TRY SOMETHING YOU'VE NEVER HEARD OF
It's easier said than done -- visiting a new place and meeting new people can be intimidating. Round up adventurous friends as encouragement and look for free or cheap classes happening on Valentine's Day weekend. A quick search on Vimbly can pull up everything from beginner's Krav Maga (the self-defense system developed for the Israeli armed forces) to sumi-e (Japanese ink-wash). Craigslist and Yelp are other good places to look, and both have the ability to jump to specific dates (such as Feb. 14) and filter classes and events in various ways (such as searching only for free activities).

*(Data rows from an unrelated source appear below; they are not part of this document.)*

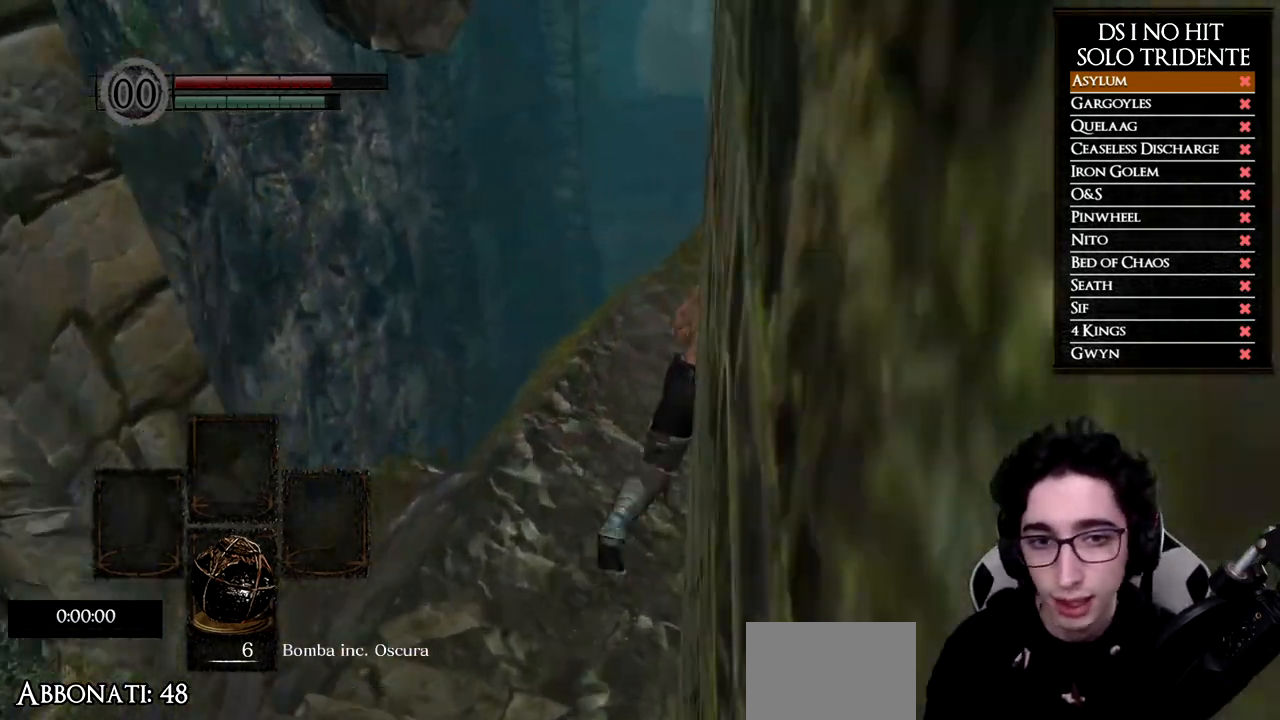
{"buttons": ["B"], "left_stick": "up-right", "right_stick": "center", "events": []}
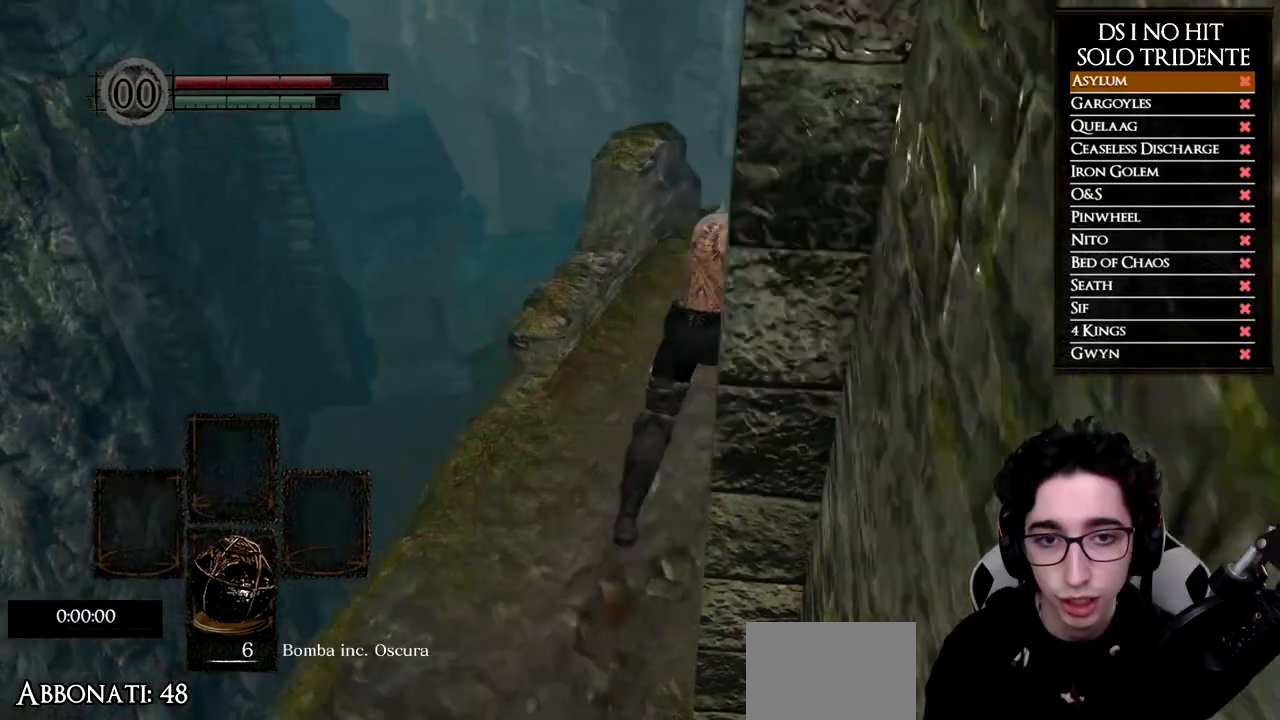
{"buttons": ["B"], "left_stick": "up", "right_stick": "center", "events": [[234, "left_stick", "up"]]}
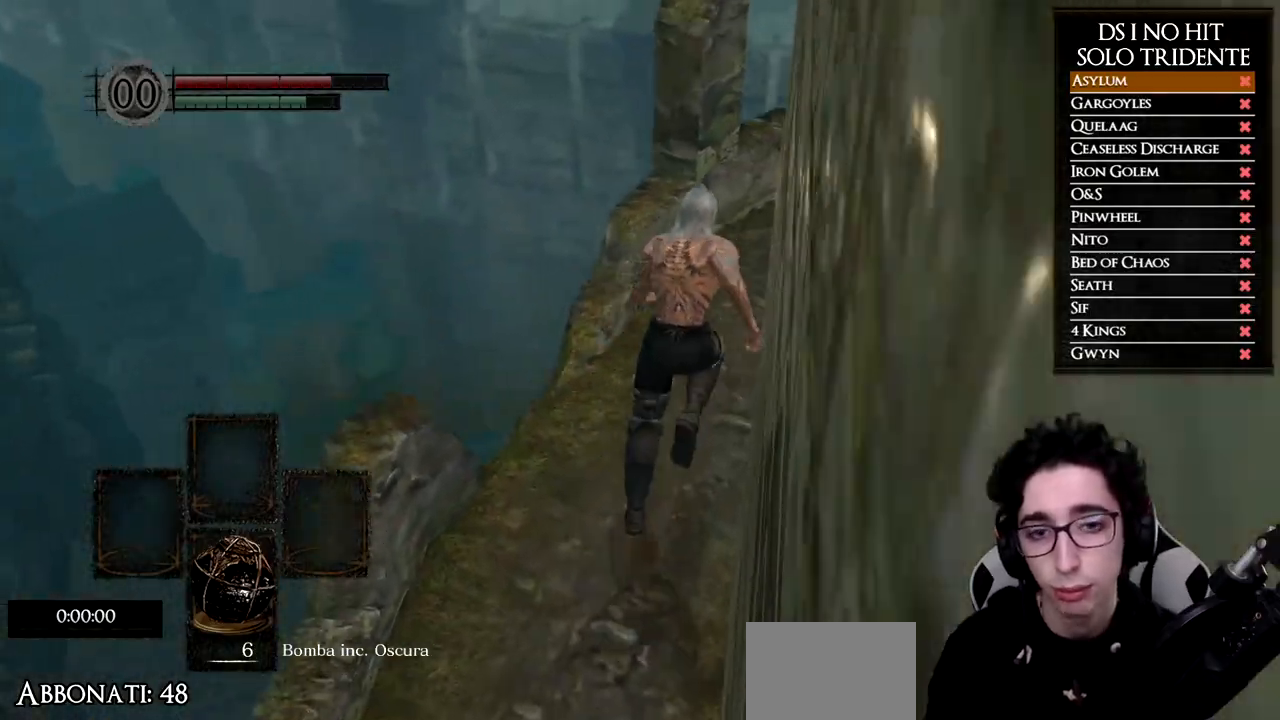
{"buttons": ["B"], "left_stick": "up-right", "right_stick": "center", "events": [[250, "left_stick", "up-right"]]}
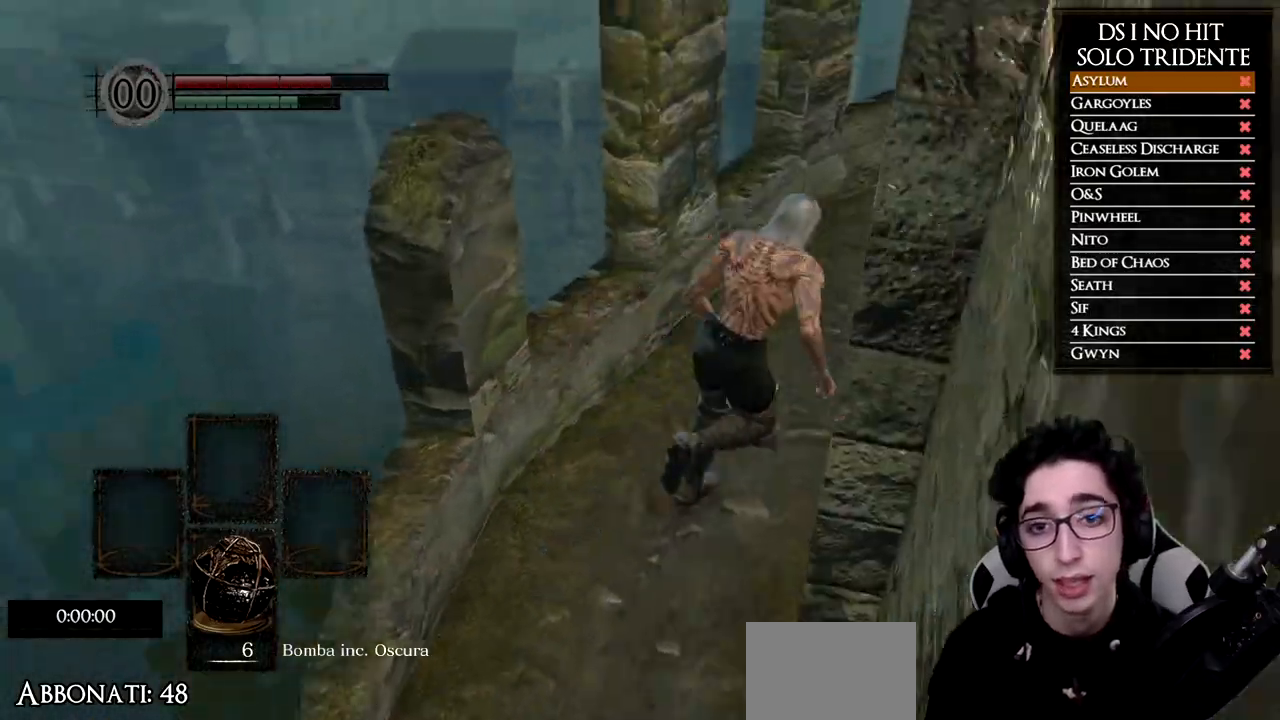
{"buttons": ["B"], "left_stick": "up-right", "right_stick": "center", "events": []}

INVITE FRIENDS OF FRIENDS OVER
Online dating apps such as Coffee Meets Bagel and Hinge soared to popularity by using Facebook friend connections to match singles with friends of friends. Bring this concept to real life by hosting a get-together for single friends or acquaintances. The catch: Each attendee must each bring a single person who doesn't normally hang out with the group. This breaks the monotony of seeing people in the same social circle. Set out plenty of board games, play background music, and help start conversations with fill-in-the-blank cards, such as "I'd rather be ________ right now."